Would-be homebuyers should be able to purchase a house worth up to £600,000 with just a five per cent deposit as part of a new Government scheme to kick-start the struggling property market.
Under plans announced today the Treasury has set aside £3.5bn to lend to any buyer looking to purchase a new build home. The loan, worth up to 20 per cent of the cost of the property, will be interest free for five years and will be re-payable on the sale of the property.
In addition George Osborne announced that potential buyers of any property would be eligible for a new Government-backed mortgage guarantee. This would mean the tax-payer underwriting the risk of up to 20 per cent of a mortgage's value.
Both schemes are designed to encourage banks and other mortgage providers to lend to buyers who have as little as five per cent deposits. Treasury ministers believe this has been a key factor behind the stagnation of the housing market.
However critics worry that the new 20 per cent guarantees could encourage the type of irresponsible lending that contributed to the financial crash in 2008. "This revives zero-equity mortgages, re-launches sub-prime and creates UK-style Fannie May," said the economic commentator Anatole Kaletsky.
Announcing the move, the Chancellor said the scheme will be available to everyone who wants to buy a home from next year. Treasury officials later said they believed it could generate £130bn worth of new mortgages and support the building of 190,000 new homes.
"The deposits demanded for a mortgage these days put home ownership beyond the great majority, who can't turn to their parents for a contribution," Mr Osborne told the House of Commons.
"And that's not just a blow to the most human of aspirations, it's a setback to social mobility and it's been hard on the construction industry too. This Budget proposes to put that right, and put it right in a dramatic way."
The announcement was cautiously welcomed by lenders and estate agents, and the share prices of some house builders went up by as much as 7 per cent. Mark Clare, chief executive of Barratt Developments, described the scheme as a "major boost for homebuyers and house-builders".
"Every additional home we build creates two new jobs," he said. "We are now gearing up to meet the increase in inquiries that we expect to see."
The announcement comes at a time when lenders, surveyors and estate agents have been reporting signs that confidence is returning to the housing market following Government schemes such as Funding for Lending, which has prompted a flurry of mortgage rate cuts from lenders, who are being given access to cheap finance.
The Council of Mortgage Lenders (CML) welcomed the additional help and said it would work with Government "to help deliver a workable scheme". In a statement they said: "A successful scheme could ultimately enable lenders to offer more low-deposit loans than they would otherwise be able to do without incurring concerns from funding markets, prudential regulators, or their own internal risk committees."
But others expressed concern that the move could create another housing bubble.
Simon Rubinsohn, chief economist at the Royal Institution of Chartered Surveyors (RICS) said the help-to-buy measures are "much-needed".
But he cautioned: "The devil will be in the detail about how the Government will treat buy-to-let and those in negative equity.
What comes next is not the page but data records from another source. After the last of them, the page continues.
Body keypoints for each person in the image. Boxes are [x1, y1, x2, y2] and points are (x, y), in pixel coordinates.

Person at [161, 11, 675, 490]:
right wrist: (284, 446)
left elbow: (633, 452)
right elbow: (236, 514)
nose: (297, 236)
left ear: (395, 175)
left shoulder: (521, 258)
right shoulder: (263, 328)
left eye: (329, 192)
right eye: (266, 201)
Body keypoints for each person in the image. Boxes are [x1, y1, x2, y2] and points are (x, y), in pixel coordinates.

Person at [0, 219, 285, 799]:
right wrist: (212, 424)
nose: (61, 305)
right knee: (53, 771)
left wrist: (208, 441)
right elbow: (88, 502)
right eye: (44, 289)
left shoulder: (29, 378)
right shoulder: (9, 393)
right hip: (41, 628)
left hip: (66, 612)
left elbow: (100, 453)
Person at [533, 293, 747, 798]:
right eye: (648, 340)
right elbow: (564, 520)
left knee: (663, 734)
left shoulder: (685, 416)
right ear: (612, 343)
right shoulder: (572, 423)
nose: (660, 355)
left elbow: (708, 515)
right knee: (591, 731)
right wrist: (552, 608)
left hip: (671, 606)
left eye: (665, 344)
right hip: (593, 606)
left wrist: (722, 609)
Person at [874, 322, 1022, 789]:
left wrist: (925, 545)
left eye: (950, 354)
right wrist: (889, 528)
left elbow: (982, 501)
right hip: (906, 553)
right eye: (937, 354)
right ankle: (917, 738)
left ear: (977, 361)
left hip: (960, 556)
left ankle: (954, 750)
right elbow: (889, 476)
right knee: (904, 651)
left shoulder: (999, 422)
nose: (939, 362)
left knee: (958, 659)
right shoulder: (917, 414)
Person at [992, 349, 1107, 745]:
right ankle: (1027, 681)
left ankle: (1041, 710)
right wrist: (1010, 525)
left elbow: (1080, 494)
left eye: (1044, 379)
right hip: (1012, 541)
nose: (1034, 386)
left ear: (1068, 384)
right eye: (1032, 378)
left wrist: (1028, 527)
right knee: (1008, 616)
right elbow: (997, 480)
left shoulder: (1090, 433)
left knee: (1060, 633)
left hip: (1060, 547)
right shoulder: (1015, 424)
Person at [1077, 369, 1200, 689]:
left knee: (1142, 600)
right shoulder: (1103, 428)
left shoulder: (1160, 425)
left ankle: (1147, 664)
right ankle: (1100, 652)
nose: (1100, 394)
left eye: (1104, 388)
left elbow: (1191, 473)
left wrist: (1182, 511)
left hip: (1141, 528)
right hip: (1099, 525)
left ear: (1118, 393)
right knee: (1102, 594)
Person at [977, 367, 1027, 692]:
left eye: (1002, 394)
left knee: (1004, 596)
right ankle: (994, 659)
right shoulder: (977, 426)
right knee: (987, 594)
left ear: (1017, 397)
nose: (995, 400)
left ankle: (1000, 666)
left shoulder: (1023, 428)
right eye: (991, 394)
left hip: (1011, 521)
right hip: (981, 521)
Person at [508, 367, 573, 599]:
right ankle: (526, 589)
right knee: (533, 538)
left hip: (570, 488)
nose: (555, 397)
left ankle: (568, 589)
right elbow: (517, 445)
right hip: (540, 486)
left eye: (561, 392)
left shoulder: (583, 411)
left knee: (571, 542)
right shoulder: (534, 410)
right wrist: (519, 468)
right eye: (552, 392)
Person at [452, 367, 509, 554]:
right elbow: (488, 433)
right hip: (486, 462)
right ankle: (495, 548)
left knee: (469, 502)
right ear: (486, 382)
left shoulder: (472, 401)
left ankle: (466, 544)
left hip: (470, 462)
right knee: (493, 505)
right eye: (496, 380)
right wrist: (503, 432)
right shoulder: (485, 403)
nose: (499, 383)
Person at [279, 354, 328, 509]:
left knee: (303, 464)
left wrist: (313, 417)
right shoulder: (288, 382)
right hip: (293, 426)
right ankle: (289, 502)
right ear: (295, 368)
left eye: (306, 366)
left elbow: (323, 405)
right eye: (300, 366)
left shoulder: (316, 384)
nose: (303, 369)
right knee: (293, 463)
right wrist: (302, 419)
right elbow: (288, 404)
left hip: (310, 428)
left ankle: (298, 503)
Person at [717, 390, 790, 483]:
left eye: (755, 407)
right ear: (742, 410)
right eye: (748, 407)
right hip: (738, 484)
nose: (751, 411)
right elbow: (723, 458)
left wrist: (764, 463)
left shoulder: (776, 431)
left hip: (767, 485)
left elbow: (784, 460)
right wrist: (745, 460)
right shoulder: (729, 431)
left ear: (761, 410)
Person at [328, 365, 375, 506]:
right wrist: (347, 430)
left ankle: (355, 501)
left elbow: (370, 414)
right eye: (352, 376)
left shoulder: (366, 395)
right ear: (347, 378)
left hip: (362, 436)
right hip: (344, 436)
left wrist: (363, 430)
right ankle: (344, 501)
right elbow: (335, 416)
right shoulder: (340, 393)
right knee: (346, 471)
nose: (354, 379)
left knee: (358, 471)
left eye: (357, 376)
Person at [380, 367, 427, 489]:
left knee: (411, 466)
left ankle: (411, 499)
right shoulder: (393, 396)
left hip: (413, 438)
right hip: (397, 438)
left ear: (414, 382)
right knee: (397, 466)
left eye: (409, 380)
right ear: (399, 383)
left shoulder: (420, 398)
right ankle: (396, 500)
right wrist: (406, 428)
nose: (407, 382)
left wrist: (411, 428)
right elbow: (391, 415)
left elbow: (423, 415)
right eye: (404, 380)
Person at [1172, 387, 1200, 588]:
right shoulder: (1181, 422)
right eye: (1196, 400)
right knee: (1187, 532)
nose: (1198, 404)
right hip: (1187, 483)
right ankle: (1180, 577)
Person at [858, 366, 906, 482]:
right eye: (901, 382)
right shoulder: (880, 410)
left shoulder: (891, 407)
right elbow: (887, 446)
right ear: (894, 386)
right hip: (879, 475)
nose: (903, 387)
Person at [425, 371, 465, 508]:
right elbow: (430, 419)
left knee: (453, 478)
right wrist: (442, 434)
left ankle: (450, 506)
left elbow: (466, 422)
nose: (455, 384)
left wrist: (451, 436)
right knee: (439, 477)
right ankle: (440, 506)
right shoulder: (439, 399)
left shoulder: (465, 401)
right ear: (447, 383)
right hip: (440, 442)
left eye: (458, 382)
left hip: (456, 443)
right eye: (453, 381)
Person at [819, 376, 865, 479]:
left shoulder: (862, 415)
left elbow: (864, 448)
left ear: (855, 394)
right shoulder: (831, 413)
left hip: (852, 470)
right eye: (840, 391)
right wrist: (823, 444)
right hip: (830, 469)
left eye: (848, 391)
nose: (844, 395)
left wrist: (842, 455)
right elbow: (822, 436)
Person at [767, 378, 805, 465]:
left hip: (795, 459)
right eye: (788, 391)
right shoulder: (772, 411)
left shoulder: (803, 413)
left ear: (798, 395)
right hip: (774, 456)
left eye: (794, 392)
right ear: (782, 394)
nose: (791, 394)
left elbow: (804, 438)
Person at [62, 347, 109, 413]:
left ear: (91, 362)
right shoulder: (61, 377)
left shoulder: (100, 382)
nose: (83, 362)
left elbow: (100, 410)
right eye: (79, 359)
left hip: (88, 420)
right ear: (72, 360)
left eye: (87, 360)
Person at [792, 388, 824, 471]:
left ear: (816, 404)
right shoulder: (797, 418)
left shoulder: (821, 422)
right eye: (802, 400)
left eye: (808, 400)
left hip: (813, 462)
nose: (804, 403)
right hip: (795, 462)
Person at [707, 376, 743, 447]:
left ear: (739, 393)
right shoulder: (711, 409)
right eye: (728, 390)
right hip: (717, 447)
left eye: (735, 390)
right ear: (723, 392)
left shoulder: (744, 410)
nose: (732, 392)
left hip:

The Government needs to be careful this doesn't create another housing bubble – pushing prices up at the expense of buyers."
David Orr, chief executive of the National Housing Federation chief executive said: "The danger is that if we don't tackle the fact we're still not building enough homes, we'll just create another housing bubble that will continue to push house prices up and out of reach of the majority.
"Our housing market has long been weakened by the lack of new houses being built, which are forcing up rental and house prices – leaving millions of people struggling to get on the property ladder or pay their rent. The Government should be focusing on unlocking investment to build more new homes as a way of managing down the housing benefit bill and boosting the economy."
Case study: The house-hunters
Emma Buxton, 27, is an English teacher living in Gillingham, Kent, with her husband Paul, 26.
"We've been renting for three years and saving for two, but I don't think buying a property is do-able for us at the moment. We've both got good jobs, so we should be able to buy our own house, but we live in the South-east, so prices are high. The equity loan it doesn't look great. It's only new-build homes and we wouldn't want a new-build property ideally, because they're in quite rough areas. The mortgage guarantee looks a little better, but I think the repayments would be unaffordable. I looked at the income-free allowance and it said only £50 a year, which is pocket money really. For the normal professional couple, there doesn't seem to be much help."